I've got many fishing stories. The Kioans are legendary fisherman and my FIL built me a canoe and taught me a lot. I have caught marlin on a handline from my canoe, as well as GT and barracuda the size of large sailfish. Walu, wahu, dogtooth tuna....all on handline from my canoe.

----------


## Wayne Kerr

Damn bro, we gotta open a bar, toddy + grog (kava) ... all the young fellas probably call it Paleo diet friendly!

And tell lots of fishing stories - I made my career in fishing bro




> I am fluent in Tuvaluan as I married a Kioa girl.


I go there from time to time, and Funafuti etc ... nice for a few days. I always ask the local boys how to hook up with one of the girls ... only advice is don't get caught coming out of their house or their brothers will fk'in kill you. They are even more troppo than the Gilbertese!

----------


## david44

What happened to Willys pix were the snipped?

----------


## Wayne Kerr

^ I remember them being deleted ... mostly the 18 yr old girls topless ... the missionaries never really had much impact on the Gilbertese

----------


## Maanaam

Is there a fishing stories sub-forum or thread?
If so, I guess posts should go there.

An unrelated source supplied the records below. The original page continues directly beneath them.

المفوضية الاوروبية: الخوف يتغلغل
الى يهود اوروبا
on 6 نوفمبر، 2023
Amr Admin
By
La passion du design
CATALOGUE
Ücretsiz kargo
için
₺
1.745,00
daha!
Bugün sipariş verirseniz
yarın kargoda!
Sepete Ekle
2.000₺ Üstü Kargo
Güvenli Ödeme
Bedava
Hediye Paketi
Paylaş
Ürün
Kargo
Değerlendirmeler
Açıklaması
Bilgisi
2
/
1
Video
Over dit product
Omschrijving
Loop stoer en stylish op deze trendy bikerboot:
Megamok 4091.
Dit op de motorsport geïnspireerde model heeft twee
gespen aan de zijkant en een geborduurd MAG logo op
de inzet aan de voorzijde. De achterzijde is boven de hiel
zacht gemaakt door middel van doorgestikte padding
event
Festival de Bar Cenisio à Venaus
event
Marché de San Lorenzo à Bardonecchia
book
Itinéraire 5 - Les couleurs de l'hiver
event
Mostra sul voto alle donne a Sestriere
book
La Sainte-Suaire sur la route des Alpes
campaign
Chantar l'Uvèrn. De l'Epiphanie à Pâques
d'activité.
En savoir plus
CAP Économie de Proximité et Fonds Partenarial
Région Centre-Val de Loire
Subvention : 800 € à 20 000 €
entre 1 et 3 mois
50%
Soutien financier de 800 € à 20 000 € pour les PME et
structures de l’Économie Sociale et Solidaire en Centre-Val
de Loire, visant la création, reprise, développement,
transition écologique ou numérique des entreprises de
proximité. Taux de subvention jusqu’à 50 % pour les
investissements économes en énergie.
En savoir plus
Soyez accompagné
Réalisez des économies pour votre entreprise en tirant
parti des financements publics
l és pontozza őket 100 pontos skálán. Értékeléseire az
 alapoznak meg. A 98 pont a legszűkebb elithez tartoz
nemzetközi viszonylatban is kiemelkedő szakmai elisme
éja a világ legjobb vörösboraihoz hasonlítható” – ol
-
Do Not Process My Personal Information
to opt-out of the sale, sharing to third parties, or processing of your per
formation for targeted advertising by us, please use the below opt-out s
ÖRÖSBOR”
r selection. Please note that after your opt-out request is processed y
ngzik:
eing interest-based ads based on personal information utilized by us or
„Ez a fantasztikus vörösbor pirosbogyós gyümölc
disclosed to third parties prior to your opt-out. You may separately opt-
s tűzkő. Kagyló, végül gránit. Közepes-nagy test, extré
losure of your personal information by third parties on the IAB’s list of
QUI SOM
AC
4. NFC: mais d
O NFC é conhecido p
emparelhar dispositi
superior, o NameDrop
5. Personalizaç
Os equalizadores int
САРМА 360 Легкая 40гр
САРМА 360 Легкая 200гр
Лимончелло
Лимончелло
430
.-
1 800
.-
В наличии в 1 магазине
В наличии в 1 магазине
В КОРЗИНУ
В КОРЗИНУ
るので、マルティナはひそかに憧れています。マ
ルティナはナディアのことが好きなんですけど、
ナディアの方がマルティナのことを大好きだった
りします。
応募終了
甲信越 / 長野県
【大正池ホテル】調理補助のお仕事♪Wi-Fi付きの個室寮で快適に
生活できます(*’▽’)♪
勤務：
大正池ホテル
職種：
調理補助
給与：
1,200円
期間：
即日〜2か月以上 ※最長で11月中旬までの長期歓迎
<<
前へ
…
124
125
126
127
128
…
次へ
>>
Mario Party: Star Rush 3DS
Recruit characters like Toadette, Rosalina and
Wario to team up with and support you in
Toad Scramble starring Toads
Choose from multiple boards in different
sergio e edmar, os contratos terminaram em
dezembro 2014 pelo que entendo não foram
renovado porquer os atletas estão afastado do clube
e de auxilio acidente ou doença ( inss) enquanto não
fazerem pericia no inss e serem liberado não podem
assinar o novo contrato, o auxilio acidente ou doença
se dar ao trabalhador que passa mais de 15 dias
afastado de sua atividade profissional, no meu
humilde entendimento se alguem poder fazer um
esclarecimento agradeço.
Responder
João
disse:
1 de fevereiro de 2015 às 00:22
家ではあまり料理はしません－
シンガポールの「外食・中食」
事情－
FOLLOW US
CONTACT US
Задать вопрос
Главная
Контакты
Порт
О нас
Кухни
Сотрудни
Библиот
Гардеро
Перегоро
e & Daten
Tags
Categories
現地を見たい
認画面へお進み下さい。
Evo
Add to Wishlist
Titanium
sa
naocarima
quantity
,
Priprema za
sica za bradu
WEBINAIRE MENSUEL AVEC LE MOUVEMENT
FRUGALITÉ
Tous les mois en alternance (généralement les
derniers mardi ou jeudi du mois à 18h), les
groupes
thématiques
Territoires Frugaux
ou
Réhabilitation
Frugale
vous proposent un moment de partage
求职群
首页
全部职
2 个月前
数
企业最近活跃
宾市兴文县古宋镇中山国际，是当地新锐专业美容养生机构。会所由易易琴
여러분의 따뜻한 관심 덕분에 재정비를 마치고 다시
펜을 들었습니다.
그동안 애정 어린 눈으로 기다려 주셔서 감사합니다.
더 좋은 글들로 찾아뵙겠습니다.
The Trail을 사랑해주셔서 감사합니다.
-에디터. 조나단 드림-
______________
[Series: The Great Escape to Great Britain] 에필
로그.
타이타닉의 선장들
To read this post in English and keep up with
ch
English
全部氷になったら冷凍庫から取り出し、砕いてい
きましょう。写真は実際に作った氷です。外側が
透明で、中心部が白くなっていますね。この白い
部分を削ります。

I hesitate to post there, though, because quite frankly it's probably only you that would believe half of them.
Off to look for the sub-forum.....they can call me a liar if they want.

----------


## thaimeme

> ^ I remember them being deleted ... mostly the 18 yr old girls topless ... the missionaries never really had much impact on the Gilbertese


Actually Wayne, to be pedantic, they don't consider themselves "Gilbertese" [a convoluted European imperial term], but instead, _I-Kiribati_ or associated language Te taetae ni Kiribati.......and goes back for ages.

----------


## Wayne Kerr

^Yes 'Gilbertese' is a tounge-in-cheek reference used by most Pacific Islander these days ... mainly to piss the i-kiribati off as they are in large part a very difficult people

Kinda like calling the Rotuman's 'biscuits' ... all though that is more in jest but will fire up some of the old coonts

Oh and thank you for the obviously very learned reminder

----------


## Maanaam

> Originally Posted by Wayne Kerr
> 
> 
> ^ I remember them being deleted ... mostly the 18 yr old girls topless ... the missionaries never really had much impact on the Gilbertese
> 
> 
> Actually Wayne, to be pedantic, they don't consider themselves "Gilbertese" [a convoluted European imperial term], but instead, _I-Kiribati_ or associated language Te taetae ni Kiribati.......and goes back for ages.


Hmmm, depending on how you've transliterated it, "tae" could be "shit", so I translate that as "The shit of Kiribati"

Nokon kan te butae arei takatiti ion te pige. Go eat the shit thats washing up on the beach

----------